The PHM school board has approved a new policy allowing the acceptance of donations for sponsorships and naming rights.
"We approved it tentatively, because there's some minor changes we want to make to it," says board member Randy Leliaert.
He says there's been significant interest from people and communities in the community, so board members passed the policy after its first reading.
For now, any sponsorship donations less than $5,000 can be approved or denied by Superintendent Jerry Thacker. Anything more must go through the school board.
But Leliaert wants to tweak the policy so that board members have final approval over any naming decisions.
"When you're putting the name of something on the school corporation, you want to make sure it's a good name, and it's going to last," he says.

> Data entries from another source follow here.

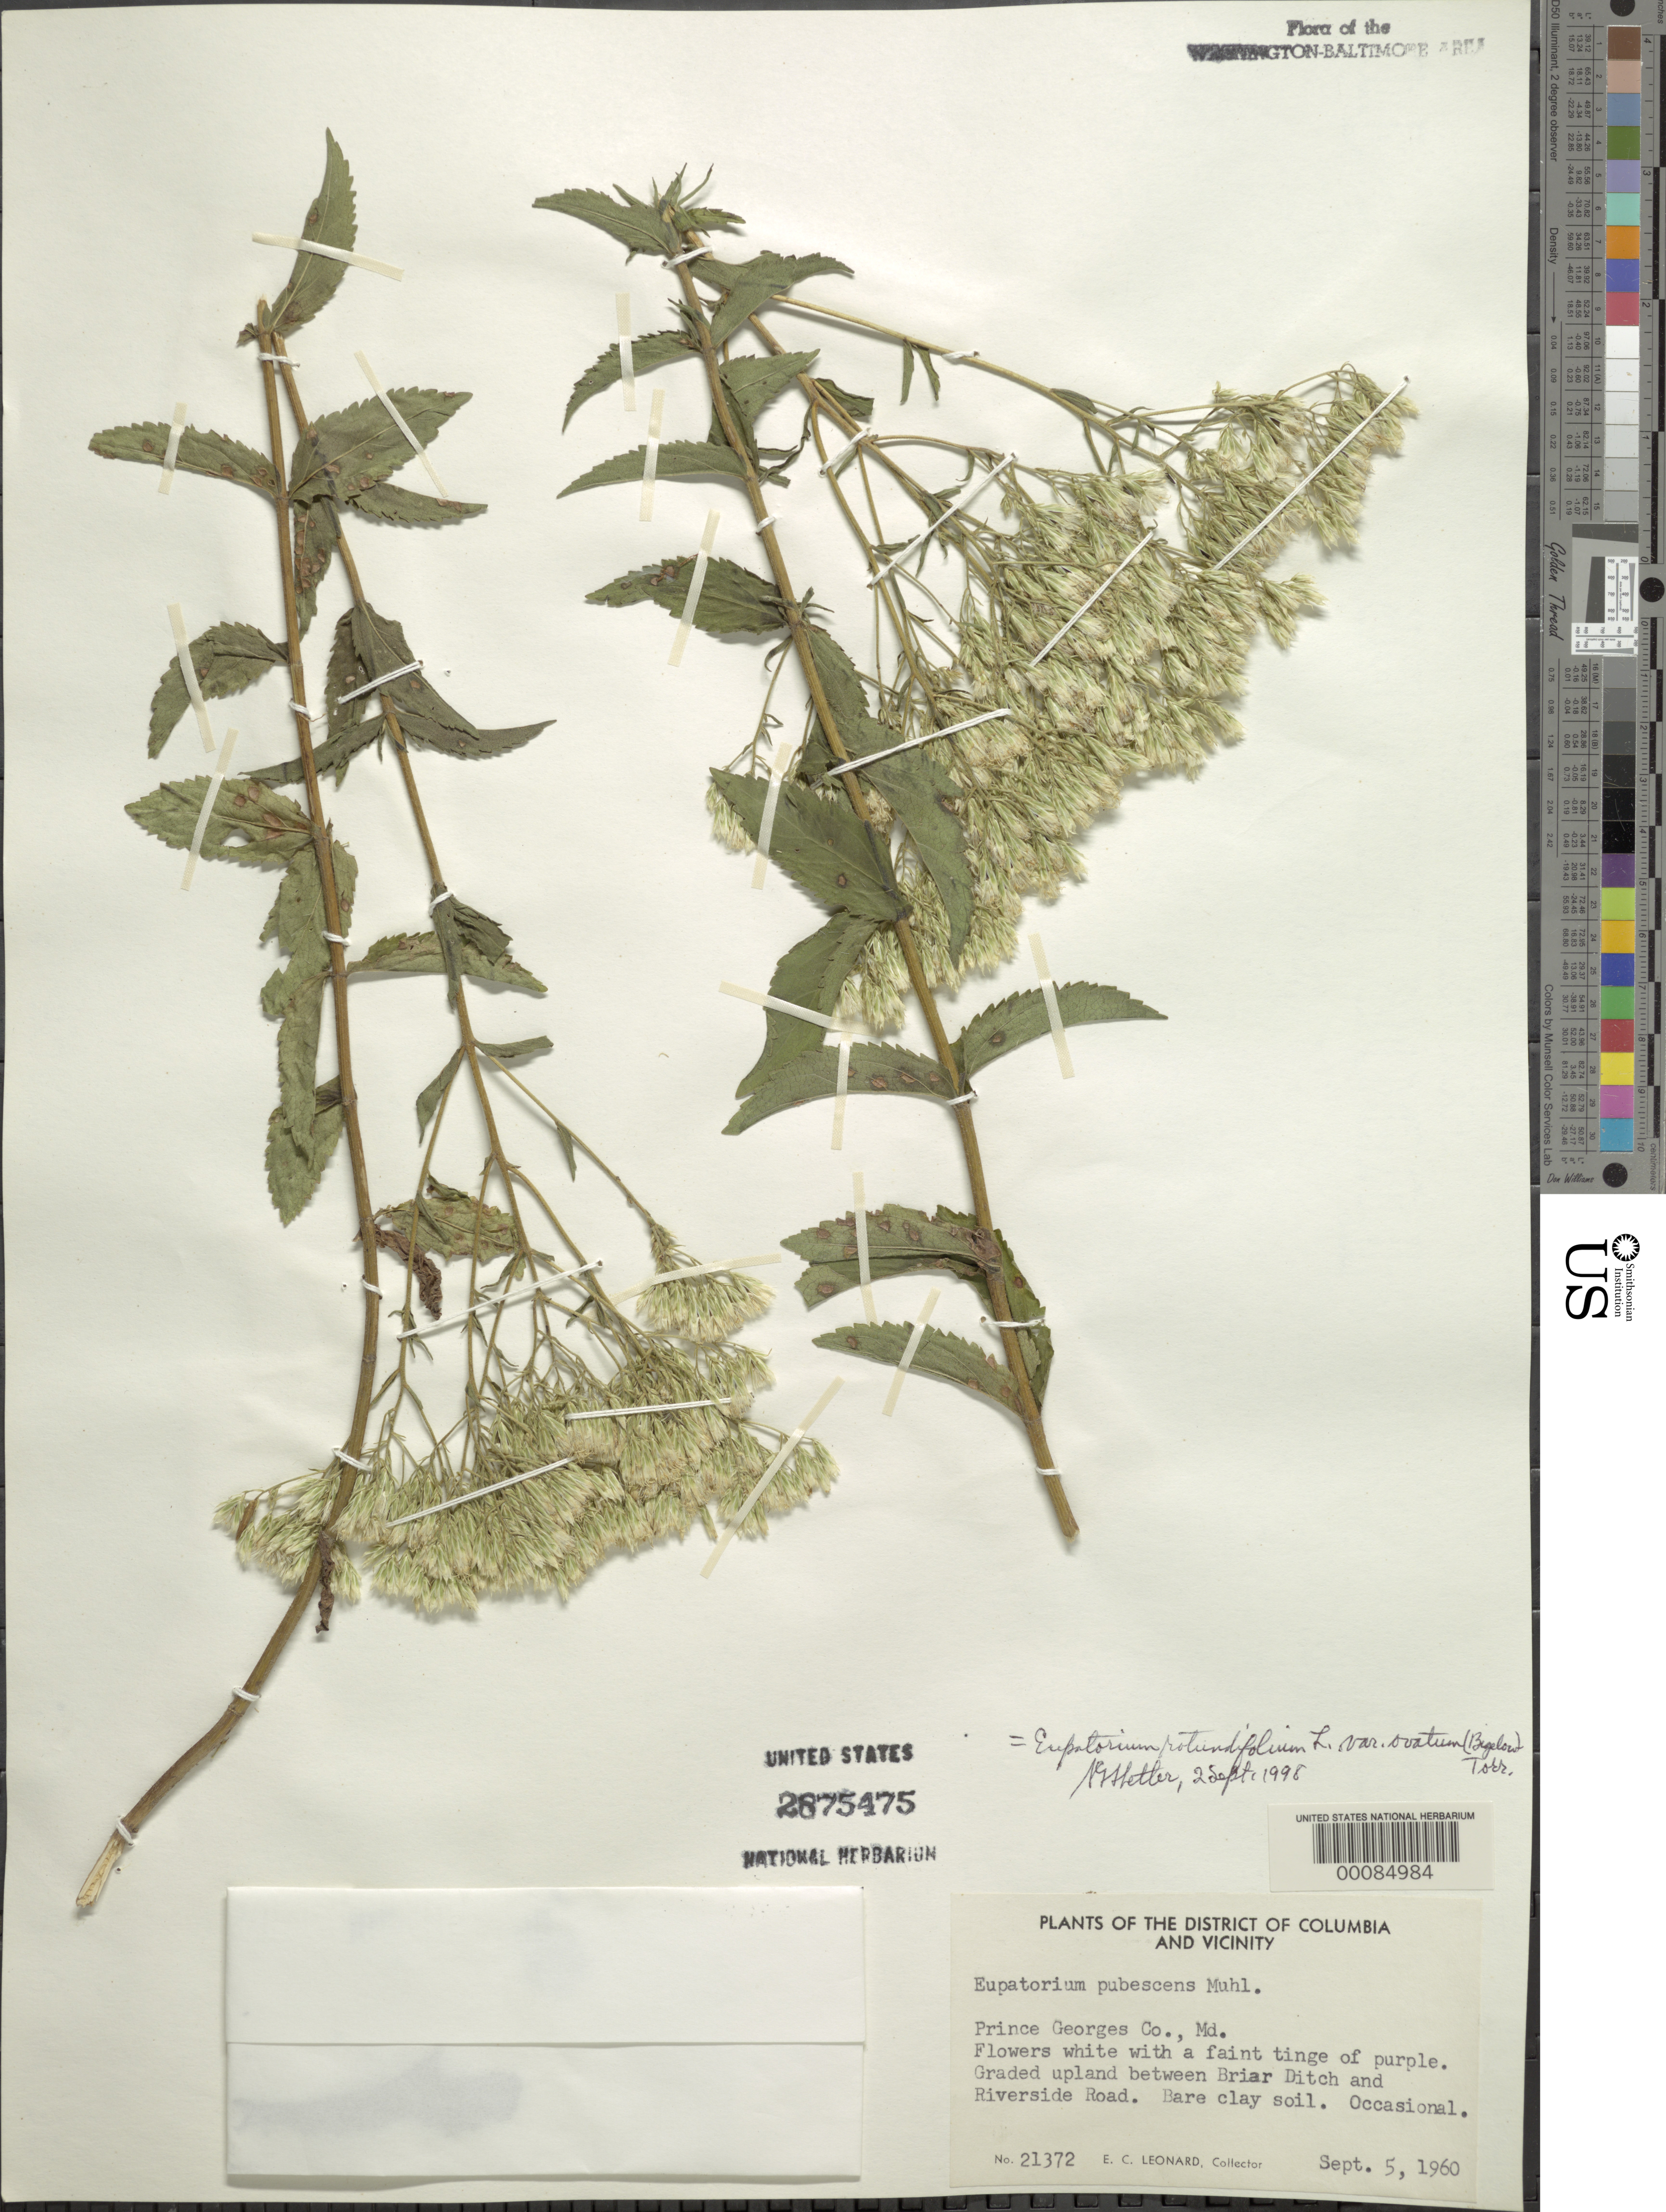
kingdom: Plantae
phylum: Tracheophyta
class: Magnoliopsida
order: Asterales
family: Asteraceae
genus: Eupatorium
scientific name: Eupatorium rotundifolium var. ovatum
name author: (Bigelow) J.D. Montgom. & Fairbrothers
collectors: E. C. Leonard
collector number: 21372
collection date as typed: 05 Sep 1960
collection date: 1960-09-05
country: United States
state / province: Maryland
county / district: Prince George's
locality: between Briar Ditch and Riverdale Road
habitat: Graded upland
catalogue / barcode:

Eighty percent of any sponsorship money will go to the district's non-profit Education Foundation, which funds grants, scholarships and programs for teachers and students, says Mari Linn Wise, the foundation's executive director.
"We sponsor the Penn Robotics Team, we also sponsor the first lego league teams at PHM, also the Penn Art Gallery, the China Exchange program that is available for all middle school students," Wise lists.
So how much will it take to get your name somewhere on a PHM school?
Leliaert says the board will work out the price tags on a case-by-case basis.
"If someone wants to rename the football stadium, it's going to have a heavy price tag to it," he says. "We'll decide whether it's enough."
PHM is not the first to try sponsorship in our area. South Bend's Riley High School sign is sponsored by Coca-Cola and Gates Automotive Group.
The corporation is accepting sponsorships at this time.